Task statement -> From the Walmart Transportation passage below, return everything from "The driver shortage" down to "their truck assets.", copied word for word.

Passage shown ->

::::::::::

Walmart Transportation employs a series of improvements and innovations to deliver more goods with fewer miles traveled.

Walmart Transportation employs a series of improvements and innovations to deliver more goods with fewer miles traveled.

The driver shortage that so many analysts and industry insiders have been predicting in recent years is finally here in full force. At the same time, tonnage is at an all-time high, further crimping the trucking industry’s potential for capitalizing on good business conditions after a hard recession. As many fleets have maximized their recruiting and retention efforts, the focus now shifts to squeezing every ounce of productivity and efficiency out of their truck assets.

Before 2005, Walmart Transportation worked like many fleets to realize incremental gains in fuel and freight efficiency annually. Then, during the height of the previous driver shortage, Walmart announced a new global responsibility initiative that included a lofty goal for its private fleet to double its efficiency in 10 years from a baseline in 2005 to 2015.

::::::::::

Records ->
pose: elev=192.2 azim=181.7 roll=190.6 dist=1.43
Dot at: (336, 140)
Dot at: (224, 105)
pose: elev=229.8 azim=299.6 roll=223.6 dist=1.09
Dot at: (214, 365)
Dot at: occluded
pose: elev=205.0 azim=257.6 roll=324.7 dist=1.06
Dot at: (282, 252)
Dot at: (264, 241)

::::::::::

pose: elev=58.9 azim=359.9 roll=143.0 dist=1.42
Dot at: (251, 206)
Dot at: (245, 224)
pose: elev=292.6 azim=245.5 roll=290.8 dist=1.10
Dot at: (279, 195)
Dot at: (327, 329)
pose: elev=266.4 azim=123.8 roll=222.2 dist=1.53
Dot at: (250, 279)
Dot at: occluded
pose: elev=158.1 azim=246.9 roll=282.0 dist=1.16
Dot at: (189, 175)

::::::::::

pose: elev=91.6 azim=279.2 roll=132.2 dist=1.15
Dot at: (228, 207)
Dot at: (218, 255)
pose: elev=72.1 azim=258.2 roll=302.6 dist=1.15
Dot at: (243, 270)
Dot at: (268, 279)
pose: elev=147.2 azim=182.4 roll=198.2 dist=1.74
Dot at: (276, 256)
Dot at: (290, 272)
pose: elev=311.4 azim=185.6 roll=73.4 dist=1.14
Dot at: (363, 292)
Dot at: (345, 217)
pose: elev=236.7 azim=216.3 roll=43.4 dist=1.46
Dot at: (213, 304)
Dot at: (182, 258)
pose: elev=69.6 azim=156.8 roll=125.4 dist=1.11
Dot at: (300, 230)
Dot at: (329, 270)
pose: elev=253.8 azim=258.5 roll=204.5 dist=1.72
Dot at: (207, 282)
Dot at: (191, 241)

::::::::::

Right answer ->
The driver shortage that so many analysts and industry insiders have been predicting in recent years is finally here in full force. At the same time, tonnage is at an all-time high, further crimping the trucking industry’s potential for capitalizing on good business conditions after a hard recession. As many fleets have maximized their recruiting and retention efforts, the focus now shifts to squeezing every ounce of productivity and efficiency out of their truck assets.